_Task item_. Scan the material below for lines with the word "основного". Reply with the count and no other words.
----
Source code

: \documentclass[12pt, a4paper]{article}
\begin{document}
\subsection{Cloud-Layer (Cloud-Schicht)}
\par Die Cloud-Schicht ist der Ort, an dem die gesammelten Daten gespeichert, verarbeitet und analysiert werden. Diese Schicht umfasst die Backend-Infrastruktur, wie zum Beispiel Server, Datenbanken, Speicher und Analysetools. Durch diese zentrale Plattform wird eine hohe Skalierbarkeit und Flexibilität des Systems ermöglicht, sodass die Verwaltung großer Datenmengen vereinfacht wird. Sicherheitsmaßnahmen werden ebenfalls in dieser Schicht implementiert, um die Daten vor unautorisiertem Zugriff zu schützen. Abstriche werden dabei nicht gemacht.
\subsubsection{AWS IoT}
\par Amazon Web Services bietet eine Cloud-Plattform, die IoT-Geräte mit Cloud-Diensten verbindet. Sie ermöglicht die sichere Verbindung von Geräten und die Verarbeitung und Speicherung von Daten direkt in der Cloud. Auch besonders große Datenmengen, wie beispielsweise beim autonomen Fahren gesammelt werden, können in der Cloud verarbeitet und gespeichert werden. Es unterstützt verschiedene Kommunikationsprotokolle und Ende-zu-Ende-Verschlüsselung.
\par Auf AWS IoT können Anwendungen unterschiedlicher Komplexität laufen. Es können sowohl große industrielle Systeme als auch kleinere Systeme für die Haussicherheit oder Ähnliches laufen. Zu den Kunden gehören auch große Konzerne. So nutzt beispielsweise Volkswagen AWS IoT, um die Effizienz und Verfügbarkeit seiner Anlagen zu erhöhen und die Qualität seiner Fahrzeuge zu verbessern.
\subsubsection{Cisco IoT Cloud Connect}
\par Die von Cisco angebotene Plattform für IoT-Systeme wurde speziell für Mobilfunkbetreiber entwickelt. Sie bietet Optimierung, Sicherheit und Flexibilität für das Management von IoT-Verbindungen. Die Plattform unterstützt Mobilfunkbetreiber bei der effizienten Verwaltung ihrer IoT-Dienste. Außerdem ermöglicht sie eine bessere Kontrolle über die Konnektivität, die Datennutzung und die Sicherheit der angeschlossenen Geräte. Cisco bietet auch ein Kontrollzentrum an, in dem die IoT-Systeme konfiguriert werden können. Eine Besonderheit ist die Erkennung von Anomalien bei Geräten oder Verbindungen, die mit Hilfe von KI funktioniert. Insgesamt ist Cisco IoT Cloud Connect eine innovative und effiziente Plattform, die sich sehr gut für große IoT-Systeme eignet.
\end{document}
----
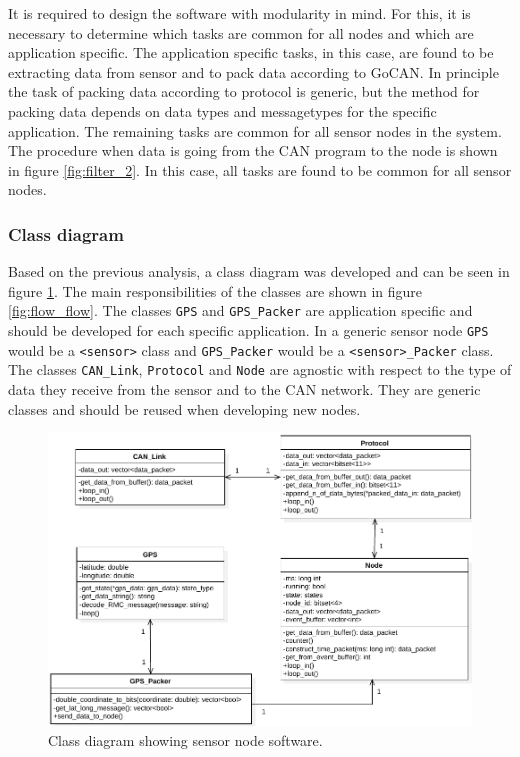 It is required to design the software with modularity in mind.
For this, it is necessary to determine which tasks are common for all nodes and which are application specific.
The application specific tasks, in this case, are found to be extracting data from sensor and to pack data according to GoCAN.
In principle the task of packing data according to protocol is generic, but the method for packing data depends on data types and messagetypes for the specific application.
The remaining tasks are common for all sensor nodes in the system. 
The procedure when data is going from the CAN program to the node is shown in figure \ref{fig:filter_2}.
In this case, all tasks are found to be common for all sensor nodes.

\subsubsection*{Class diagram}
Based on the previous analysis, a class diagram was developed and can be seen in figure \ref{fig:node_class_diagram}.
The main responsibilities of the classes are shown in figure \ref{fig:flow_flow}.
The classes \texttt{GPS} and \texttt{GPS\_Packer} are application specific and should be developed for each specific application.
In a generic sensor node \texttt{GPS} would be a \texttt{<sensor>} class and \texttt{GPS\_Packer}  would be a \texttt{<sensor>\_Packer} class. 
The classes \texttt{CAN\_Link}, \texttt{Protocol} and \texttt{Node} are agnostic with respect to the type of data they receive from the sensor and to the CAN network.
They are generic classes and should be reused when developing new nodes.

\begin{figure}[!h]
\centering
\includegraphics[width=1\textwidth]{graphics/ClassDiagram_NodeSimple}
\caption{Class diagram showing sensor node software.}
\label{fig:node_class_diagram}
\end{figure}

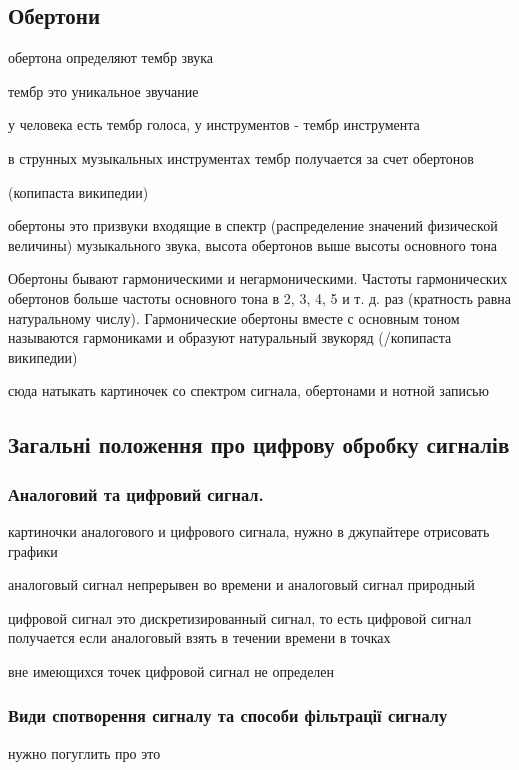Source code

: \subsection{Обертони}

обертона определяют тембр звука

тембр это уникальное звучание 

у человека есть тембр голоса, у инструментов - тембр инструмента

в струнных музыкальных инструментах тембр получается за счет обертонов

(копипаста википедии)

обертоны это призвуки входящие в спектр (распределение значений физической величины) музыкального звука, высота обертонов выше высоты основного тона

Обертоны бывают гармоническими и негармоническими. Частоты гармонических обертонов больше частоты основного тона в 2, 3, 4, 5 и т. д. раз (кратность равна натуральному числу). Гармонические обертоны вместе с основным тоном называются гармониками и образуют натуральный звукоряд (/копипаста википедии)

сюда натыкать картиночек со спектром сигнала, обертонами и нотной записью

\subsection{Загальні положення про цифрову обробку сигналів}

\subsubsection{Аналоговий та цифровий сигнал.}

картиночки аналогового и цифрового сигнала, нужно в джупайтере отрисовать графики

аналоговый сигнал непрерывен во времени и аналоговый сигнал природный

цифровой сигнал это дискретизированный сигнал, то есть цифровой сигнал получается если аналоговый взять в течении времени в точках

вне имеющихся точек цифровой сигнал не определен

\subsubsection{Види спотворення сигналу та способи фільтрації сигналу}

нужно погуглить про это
----
_Written answer_. 2